Ingesting files and managing vector indices with the R2R CLI.

Document Ingestion and Management

Ingest Files

Ingest files or directories into your R2R system using the ingest-files command:

$r2r ingest-files path/to/file1.txt path/to/file2.txt \
> --document-ids 9fbe403b-c11c-5aae-8ade-ef22980c3ad1 \
> --metadatas '{"key1": "value1"}'

Retry Failed Ingestions

Retry ingestion for documents that previously failed using the retry-ingest-files command:

$r2r retry-ingest-files 9fbe403b-c11c-5aae-8ade-ef22980c3ad1

Update Files

Update existing documents using the update-files command:

$r2r update-files path/to/file1_v2.txt \
> --document-ids 9fbe403b-c11c-5aae-8ade-ef22980c3ad1 \
> --metadatas '{"key1": "value2"}'

Vector Index Management

Vector Index Management

Create Vector Index

Create a new vector index for similarity search using the create-vector-index command:

$r2r create-vector-index \
> --table-name vectors \
> --index-method hnsw \
> --index-measure cosine_distance \
> --index-arguments '{"m": 16, "ef_construction": 64}'

Important Considerations

Vector index creation requires careful planning and consideration of your data and performance requirements.
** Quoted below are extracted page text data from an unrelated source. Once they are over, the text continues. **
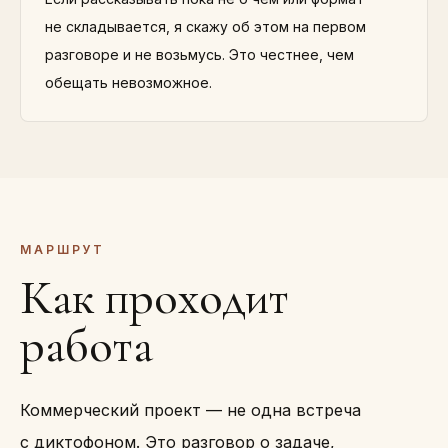
не складывается, я скажу об этом на первом
разговоре и не возьмусь. Это честнее, чем
обещать невозможное.
МАРШРУТ
Как проходит
работа
Коммерческий проект — не одна встреча
с диктофоном. Это разговор о задаче,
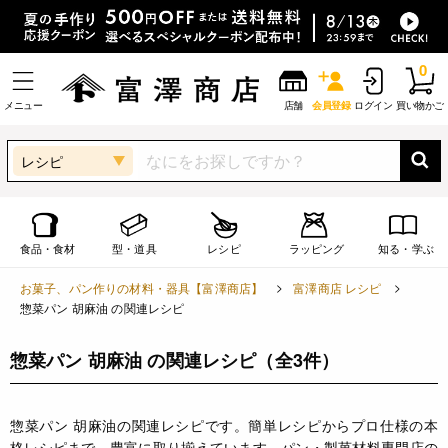
0
メニュー
店舗
会員登録
ログイン
買い物かご
レシピ
食品・食材
型・道具
レシピ
ラッピング
知る・学ぶ
お菓子、パン作りの材料・器具【富澤商店】
富澤商店 レシピ
惣菜パン 胡麻油 の関連レシピ
惣菜パン 胡麻油 の関連レシピ
（全3件）
惣菜パン 胡麻油の関連レシピです。簡単レシピからプロ仕様の本
格レシピまで、豊富に取り揃えています。パン・製菓材料専門店の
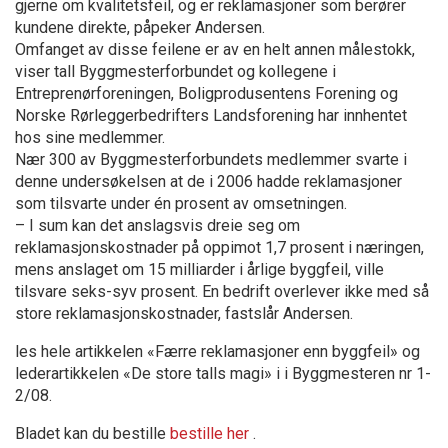
gjerne om kvalitetsfeil, og er reklamasjoner som berører
kundene direkte, påpeker Andersen.
Omfanget av disse feilene er av en helt annen målestokk,
viser tall Byggmesterforbundet og kollegene i
Entreprenørforeningen, Boligprodusentens Forening og
Norske Rørleggerbedrifters Landsforening har innhentet
hos sine medlemmer.
Nær 300 av Byggmesterforbundets medlemmer svarte i
denne undersøkelsen at de i 2006 hadde reklamasjoner
som tilsvarte under én prosent av omsetningen.
– I sum kan det anslagsvis dreie seg om
reklamasjonskostnader på oppimot 1,7 prosent i næringen,
mens anslaget om 15 milliarder i årlige byggfeil, ville
tilsvare seks-syv prosent. En bedrift overlever ikke med så
store reklamasjonskostnader, fastslår Andersen.
les hele artikkelen «Færre reklamasjoner enn byggfeil» og
lederartikkelen «De store talls magi» i i Byggmesteren nr 1-
2/08.
Bladet kan du bestille
bestille her
.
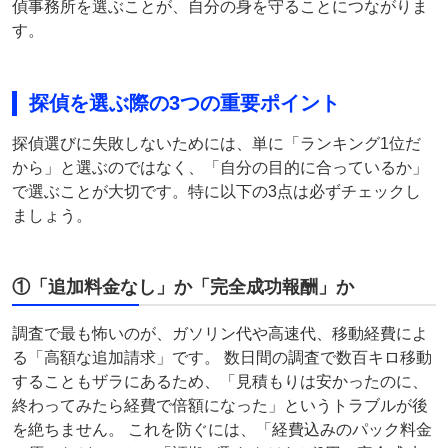
偵事務所を選ぶことが、自分の身を守ることにつながりま
す。
探偵を選ぶ際の3つの重要ポイント
探偵選びに失敗しないためには、単に「ランキング1位だ
から」と選ぶのではなく、「自分の目的に合っているか」
で選ぶことが大切です。特に以下の3点は必ずチェックし
ましょう。
①「追加料金なし」か「完全成功報酬」か
調査で最も怖いのが、ガソリン代や高速代、移動経費によ
る「高額な追加請求」です。 数日間の調査で数百キロ移動
することもザラにあるため、「見積もりは安かったのに、
終わってみたら経費で倍額になった」というトラブルが後
を絶ちません。 これを防ぐには、「経費込みのパック料金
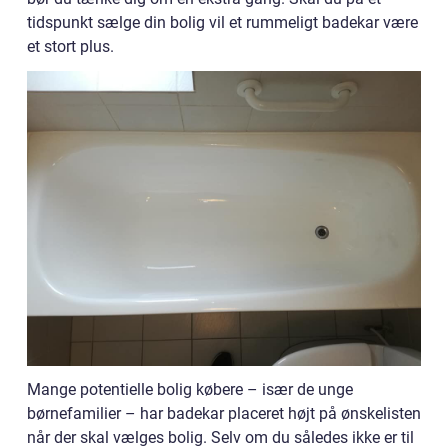
tidspunkt sælge din bolig vil et rummeligt badekar være
et stort plus.
Mange potentielle bolig købere – især de unge
børnefamilier – har badekar placeret højt på ønskelisten
når der skal vælges bolig. Selv om du således ikke er til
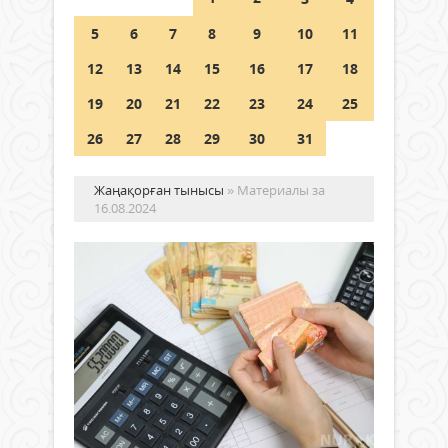
5
6
7
8
9
10
11
Германия аптап ыстыққа
байланысты суды үнемдей
12
13
14
15
16
17
18
бастады
19
20
21
22
23
24
25
04 тамыз 2026 ж.
96
26
27
28
29
30
31
Жаңақорған тынысы
» Материалы за
16.08.2024
Қа
тұ
жы
үш
76
Жаңалықтар
мл
16 тамыз
те
2024 ж.
ас
608
0
қа
Толығырақ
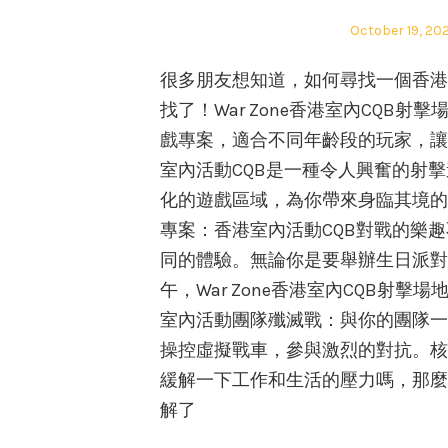
Posted
October 19, 20
on
很多朋友想知道，如何尋找一個香港
找了！War Zone香港室內CQB
戲專案，適合不同年齡段的玩家，讓
室內活動CQB是一種令人興奮的射擊遊
化的遊戲區域，為你帶來身臨其境的
專案：香港室內活動CQB對戰的樂
同的體驗。無論你是要舉辦生日派對
午，War Zone香港室內CQB
室內活動團隊殲滅戰：與你的團隊一
操控虛擬戰車，參與激烈的對抗。核
緩解一下工作和生活的壓力嗎，那麼
解了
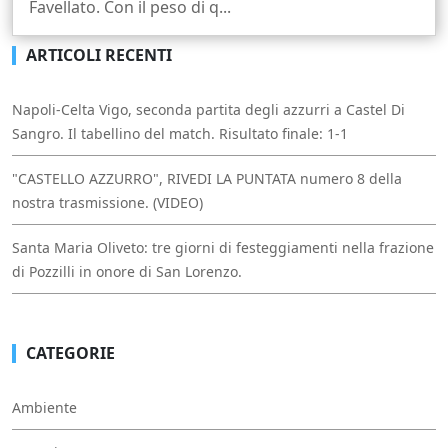
Favellato. Con il peso di q...
ARTICOLI RECENTI
Napoli-Celta Vigo, seconda partita degli azzurri a Castel Di
Sangro. Il tabellino del match. Risultato finale: 1-1
"CASTELLO AZZURRO", RIVEDI LA PUNTATA numero 8 della
nostra trasmissione. (VIDEO)
Santa Maria Oliveto: tre giorni di festeggiamenti nella frazione
di Pozzilli in onore di San Lorenzo.
CATEGORIE
Ambiente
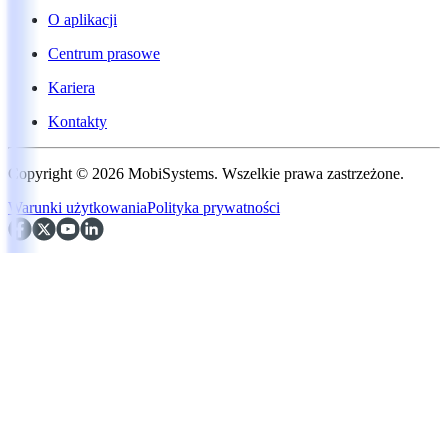
O aplikacji
Centrum prasowe
Kariera
Kontakty
Copyright © 2026 MobiSystems. Wszelkie prawa zastrzeżone.
Warunki użytkowania
Polityka prywatności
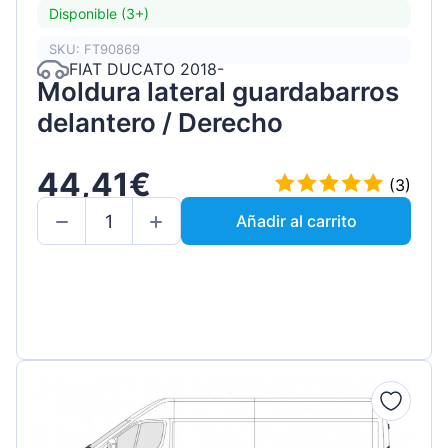
Disponible (3+)
SKU: FT90869
FIAT DUCATO 2018-
Moldura lateral guardabarros
delantero / Derecho
44,41€
(3)
Añadir al carrito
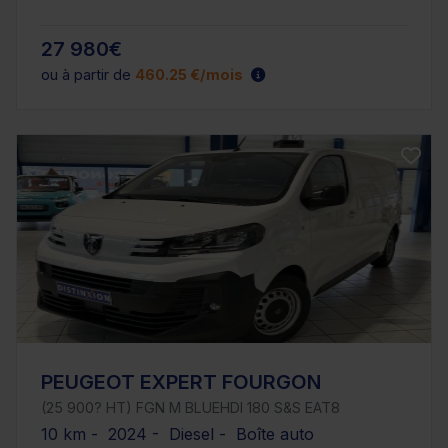
27 980€
ou à partir de
460.25 €/mois
PEUGEOT EXPERT FOURGON
(25 900? HT) FGN M BLUEHDI 180 S&S EAT8
10 km - 2024 - Diesel - Boîte auto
Keep in mind:

Resource Intensive Process

  • Index creation can be CPU and memory intensive, especially for large datasets
  • For HNSW indexes, memory usage scales with both dataset size and m parameter
  • Consider creating indexes during off-peak hours for production systems

Performance Tuning

  1. HNSW Parameters:
    • m: Higher values (16-64) improve search quality but increase memory usage and build time
    • ef_construction: Higher values increase build time and quality but have diminishing returns past 100
    • Recommended starting point: m=16, ef_construction=64
$# Example balanced configuration
>r2r create-vector-index \
> --table-name vectors \
> --index-method hnsw \
> --index-measure cosine_distance \
> --index-arguments '{"m": 16, "ef_construction": 64}'

Pre-warming Required

  • Important: Newly created indexes require pre-warming to achieve optimal performance
  • Initial queries may be slower until the index is loaded into memory
  • The first several queries will automatically warm the index
  • For production systems, consider implementing explicit pre-warming by running representative queries after index creation
  • Without pre-warming, you may not see the expected performance improvements

Best Practices

  1. Always use concurrent index creation (avoid --no-concurrent) in production to prevent blocking other operations
  2. Monitor system resources during index creation
  3. Test index performance with representative queries before deploying
  4. Consider creating indexes on smaller test datasets first to validate parameters
  5. Implement index pre-warming strategy before handling production traffic

Distance Measures Choose the appropriate measure based on your use case:

  • cosine_distance: Best for normalized vectors (most common)
  • l2_distance: Better for absolute distances
  • max_inner_product: Optimized for dot product similarity

List Vector Indices

List existing vector indices using the list-vector-indices command:

$r2r list-vector-indices --table-name vectors

Delete Vector Index

Delete a vector index using the delete-vector-index command:

$r2r delete-vector-index my-index-name --table-name vectors

Sample File Management

Ingest Sample Files

Ingest one or more sample files from the R2R GitHub repository:

$# Ingest a single sample file
>r2r ingest-sample-file
>
># Ingest a smaller version of the sample file
>r2r ingest-sample-file --v2
>
># Ingest multiple sample files
>r2r ingest-sample-files

These commands have no additional arguments. The --v2 flag for ingest-sample-file ingests a smaller version of the sample Aristotle text file.

Ingest Local Sample Files

Ingest the local sample files in the core/examples/data_unstructured directory:

$r2r ingest-sample-files-from-unstructured

This command has no additional arguments. It will ingest all files found in the data_unstructured directory.